- _Assigned task_
Could you retype the records word for word but without any pictures?

- _Provided material_
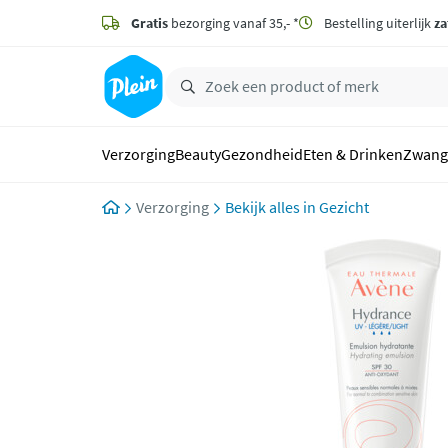
naar
hoofdinhoud
Gratis
bezorging vanaf 35,- *
Bestelling uiterlijk
za
zoeken
Verzorging
Beauty
Gezondheid
Eten & Drinken
Zwang
Verzorging
Gezicht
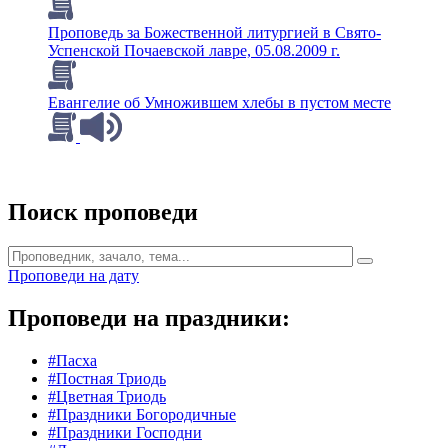
Проповедь за Божественной литургией в Свято-
Успенской Почаевской лавре, 05.08.2009 г.
Евангелие об Умножившем хлебы в пустом месте
Поиск проповеди
Проповеди на дату
Проповеди на праздники:
#Пасха
#Постная Триодь
#Цветная Триодь
#Праздники Богородичные
#Праздники Господни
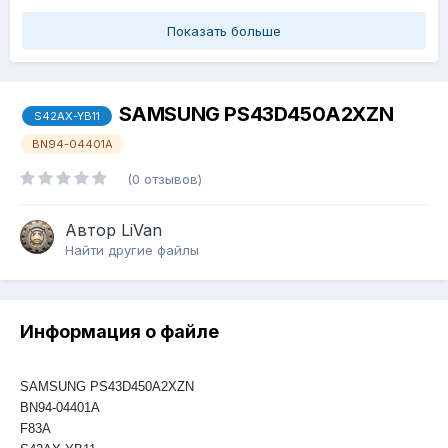
Показать больше
SAMSUNG PS43D450A2XZN
S42AX-YB11
BN94-04401A
(0 отзывов)
Автор
LiVan
Найти другие файлы
Информация о файле
SAMSUNG PS43D450A2XZN
BN94-04401A
F83A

- _Written response_
naar
hoofdinhoud
Gratis
bezorging vanaf 35,- *
Bestelling uiterlijk
za
zoeken
Verzorging
Beauty
Gezondheid
Eten & Drinken
Zwang
Verzorging
Gezicht
Проповедь за Божественной литургией в Свято-
Успенской Почаевской лавре, 05.08.2009 г.
Евангелие об Умножившем хлебы в пустом месте
Поиск проповеди
Проповеди на дату
Проповеди на праздники:
#Пасха
#Постная Триодь
#Цветная Триодь
#Праздники Богородичные
#Праздники Господни
Показать больше
SAMSUNG PS43D450A2XZN
S42AX-YB11
BN94-04401A
(0 отзывов)
Автор
LiVan
Найти другие файлы
Информация о файле
SAMSUNG PS43D450A2XZN
BN94-04401A
F83A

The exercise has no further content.